■ Texto fornecido:

FM: Tanto Amadeu Amaral quanto Franklin de Oliveira
sustentam a carência de base filosófica em nosso Modernismo, afirmando este
último que o mesmo limitou-se tão-somente a “romper com o passado”, em nada
fundamentando essa ruptura. Como situar esta observação dentro do panorama do
Modernismo ocorrido no Ceará?
SA: O Modernismo do Ceará é fruto do movimento nascido
em São Paulo, e o que se disser de um vale para o outro. O que se queria mesmo
era fazer algo de diferente. Basta lembrar que, como observo no meu livro a que
você se refere, os modernistas daqui estavam em estreita aliança com os rapazes
da “Antropofagia”, mas apesar disse se diziam pertencentes ao “verde e
amarelo”, quando, em São Paulo, “antropófagos” e “verde-amarelistas” andavam às
turras…
FM: Também pediria uma avaliação sua acerca da revista
Clã, que me parece um dos marcos
fundamentais da literatura brasileira, inclusive pela dilatada extensão desta
aventura. É possível traçarmos uma analogia de seu conteúdo editorial com o de
outras publicações da época, a exemplo da paranaense Joaquim e da carioca Orfeu?
SA: Não tenho toda a coleção da revista Clã, que teve trinta números (o último é
o 29, mas houve um número zero antes do número 1), mas, com base nos números
que possuo e nas obras de vários do grupo escrevi um capítulo de mais de 70
páginas sobre o grupo Clã em meu livro Literatura
cearense (1976). E, como tenho repetido exaustivamente, considero o Clã
responsável pela implantação definitiva do Modernismo no Ceará nos anos 40. Se
Antonio Girão Barroso ostenta traços do primeiro Modernismo ao lado de poemas
concretos e Aluízio Medeiros tem notas surrealistas e chega quase ao poema “Práxis”,
Artur Eduardo Benevides, a princípio schmidtiano, tem a maior parte de sua
poesia na dicção da Geração de 45. Conheço inúmeros periódicos do Modernismo
brasileiro, mas não as que você cita.

■ Linhas fornecidas:
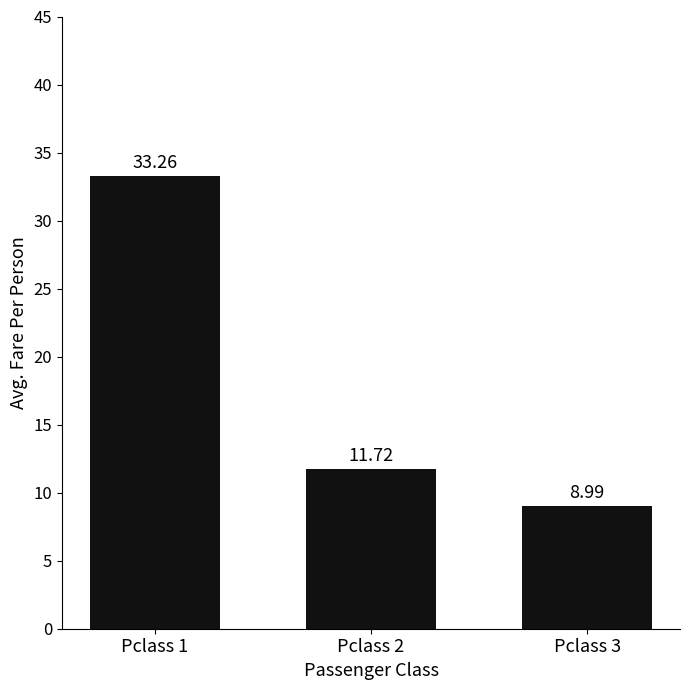

Rank the categories by value from lowest to highest.

Pclass 3, Pclass 2, Pclass 1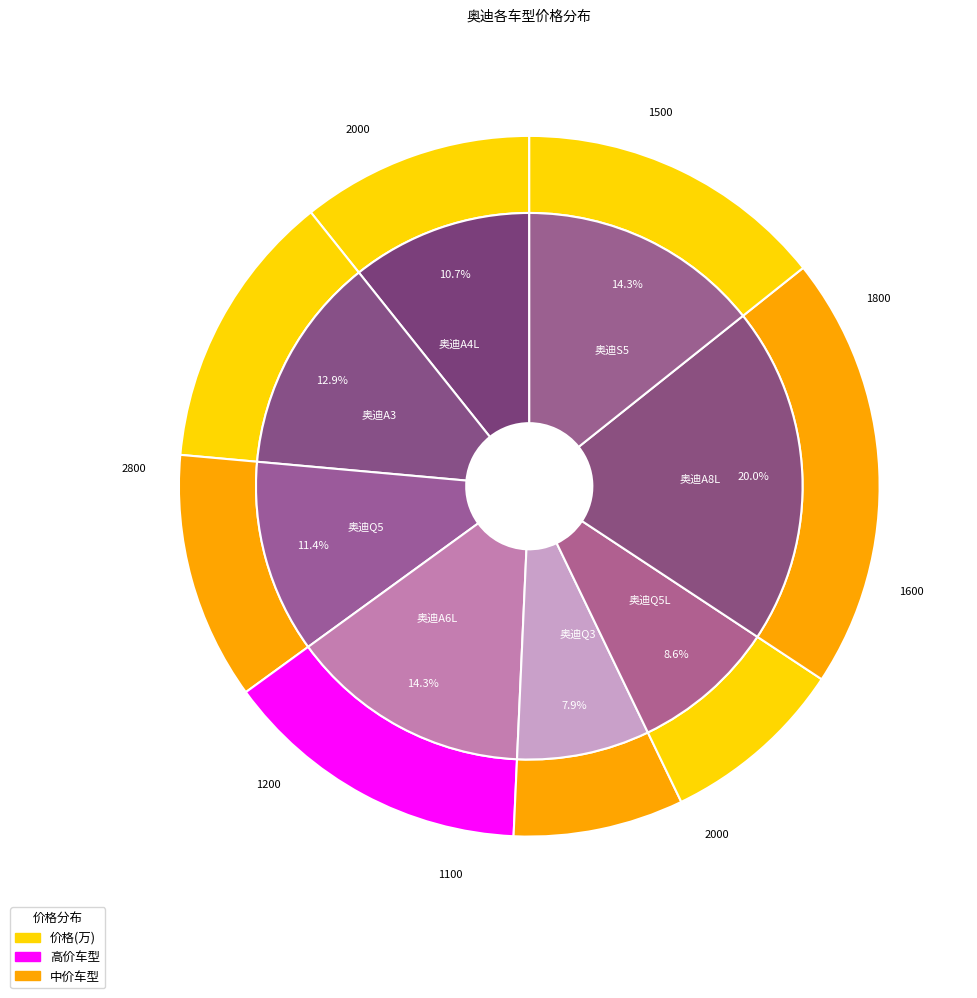

Between 奥迪A3 and 奥迪Q3, which is larger?

奥迪A3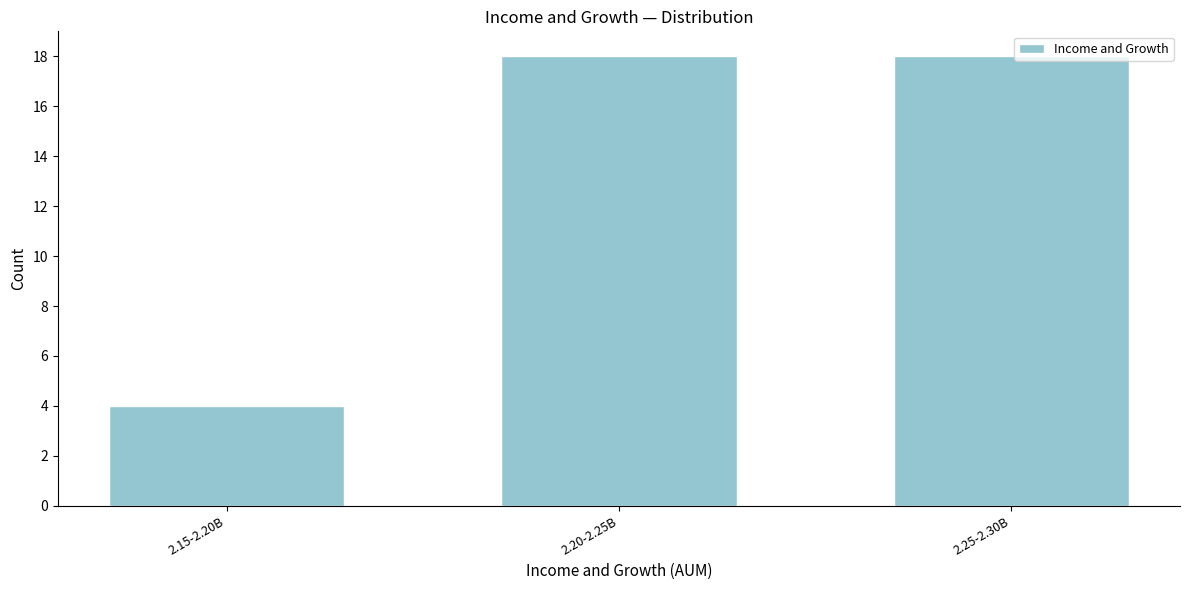

Reading left to right, what are all the values shown in this chart?

4	18	18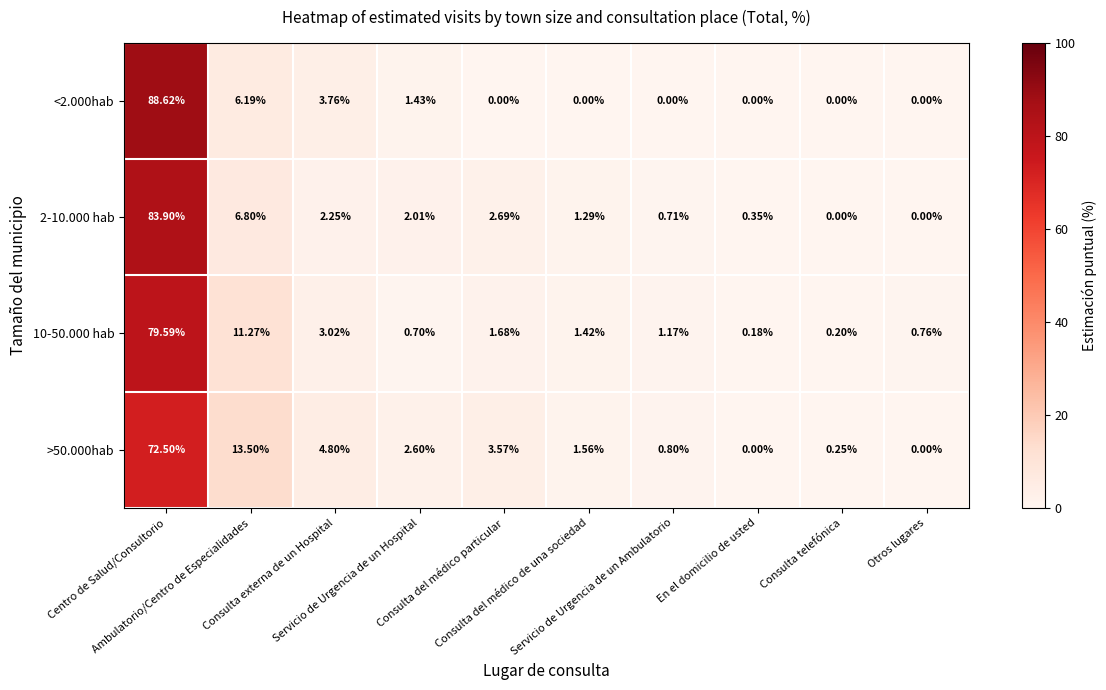

At which category is the sum across all series the highest?

Centro de Salud/Consultorio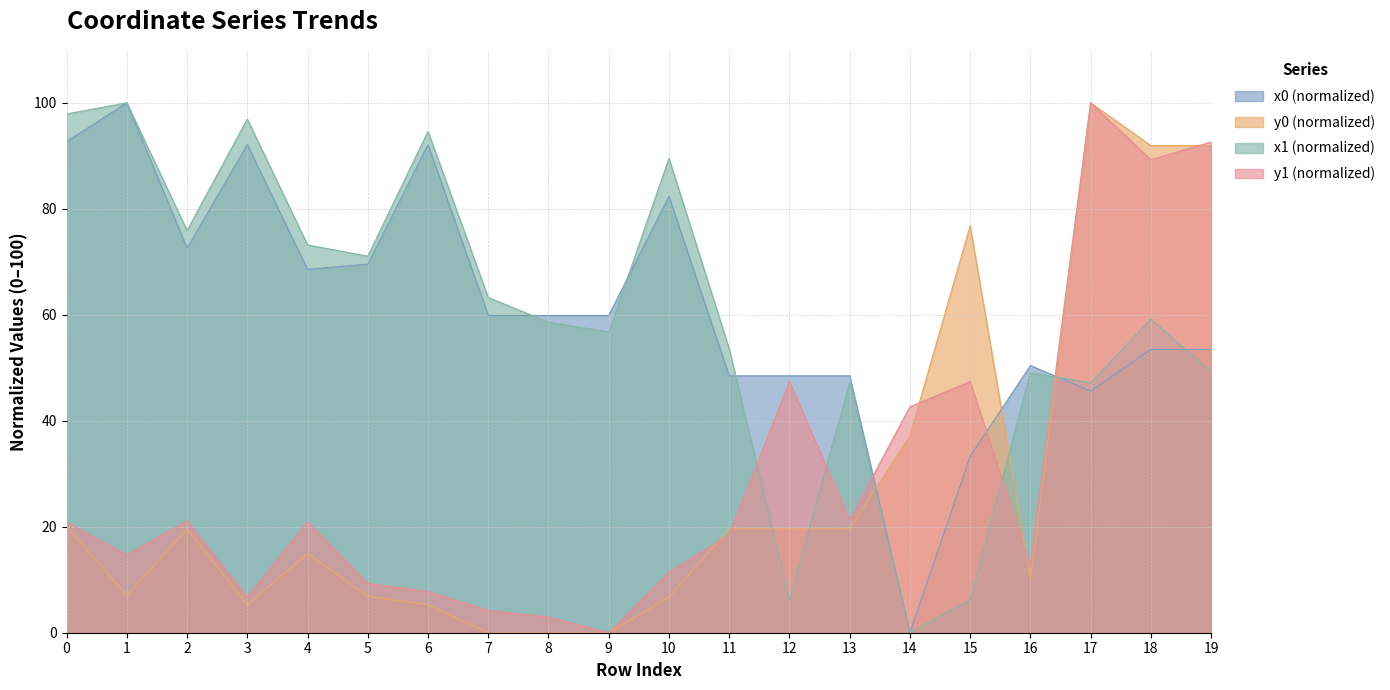

Which series has the largest range (max minus min)?

x0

■ Instruções das tarefas:
**A.** Responda com base na entrevista sobre o Modernismo no Ceará:
(i) Em que cidade nasceu o movimento do qual o Modernismo do Ceará é fruto?
(ii) Quantos números teve a revista Clã?
(iii) Em que ano saiu o livro Literatura cearense?
**B.** Transcreva sem alterações o trecho da entrevista sobre o Modernismo no Ceará entre "SA: Não tenho" e "que você cita.", inclusive.
**C.** Escreva a continuação da entrevista sobre o Modernismo no Ceará a partir da última frase apresentada.

■ Respostas por tarefa:
**A.**
(i) Em São Paulo.
(ii) Trinta números.
(iii) Em 1976.

**B.**
SA: Não tenho toda a coleção da revista Clã, que teve trinta números (o último é
o 29, mas houve um número zero antes do número 1), mas, com base nos números
que possuo e nas obras de vários do grupo escrevi um capítulo de mais de 70
páginas sobre o grupo Clã em meu livro Literatura
cearense (1976). E, como tenho repetido exaustivamente, considero o Clã
responsável pela implantação definitiva do Modernismo no Ceará nos anos 40. Se
Antonio Girão Barroso ostenta traços do primeiro Modernismo ao lado de poemas
concretos e Aluízio Medeiros tem notas surrealistas e chega quase ao poema “Práxis”,
Artur Eduardo Benevides, a princípio schmidtiano, tem a maior parte de sua
poesia na dicção da Geração de 45. Conheço inúmeros periódicos do Modernismo
brasileiro, mas não as que você cita.

**C.**
FM: Confesso aqui que também eu não conheci a
publicação paranaense. Se a ela fiz referência é porque a encontrei citada por
Gilberto Mendonça Teles, em seu Vanguarda
européia e Modernismo brasileiro (12ª edição, 1994), que curiosamente não
faz menção à revista Clã. Quanto à
carioca Orfeu, foi fundada em 1947,
por Fernando Ferreira de Loanda, Fred Pinheiro, Ledo Ivo e Bernardo Gersen –
tendo abrigado amplamente os nomes vinculados à Geração de 45. Seguindo em
nossa conversa, observo tanto quanto nos momentos iniciais da poesia de João
Cabral e Ledo Ivo, é possível identificar uma forte influência do Surrealismo
na obra de Francisco Carvalho e José Alcides Pinto. Em grande parte, graças à
hegemonia do Concretismo – “o prestígio e a influência patroladora dos [irmãos]
Campos”, segundo Gilberto Mendonça Teles –, não circulou entre nós o
Surrealismo com a mesma força com que ocorreu em outros centros
latino-americanos. Dentro da literatura cearense é possível identificar outras
circunstâncias – penso em sua referência ao Aluízio Medeiros – que possam ser
vinculadas ao legado surrealista?
SA: No Ceará, que eu lembre, além dos três poetas
citados (Aluízio Medeiros, Francisco Carvalho e José Alcides Pinto), há
momentos que me parecem surrealistas em Artur Eduardo Benevides quando diz, por
exemplo, que a solidão, “fêmea marinha”, é “grande gato amarelo comendo mil
guitarras”. Talvez em Iranildo Sampaio também. E nem preciso falar de você
mesmo, uma vez que Assis Brasil, n’A
poesia cearense no século XX, fala explicitamente de sua “adesão ao
Surrealismo”.
FM: Seu nome encontra-se diretamente vinculado ao
estudo crítico da literatura cearense. Neste sentido, são de extrema
importância, além daqueles que aqui já citamos, livros como Dez ensaios de literatura cearense
(1985) e Novos ensaios de literatura
cearense (1992), onde encontramos avaliações relevantes da obra de Rachel
de Queiroz, Moreira Campos, José Alcides Pinto, Milton Dias e Francisco
Carvalho. São também de importância fundamental algumas edições de autores
cearenses organizadas por você, como é o caso recente de Poesia completa, de Aluízio Medeiros (1996). Contudo, limitando o
raio de ação de sua visão crítica ao âmbito da literatura cearense, não
acredita correr o risco da repetição ou – o que seria ainda pior – do
afrouxamento desta visão crítica, desgastando-a na avaliação de obras de menor
importância?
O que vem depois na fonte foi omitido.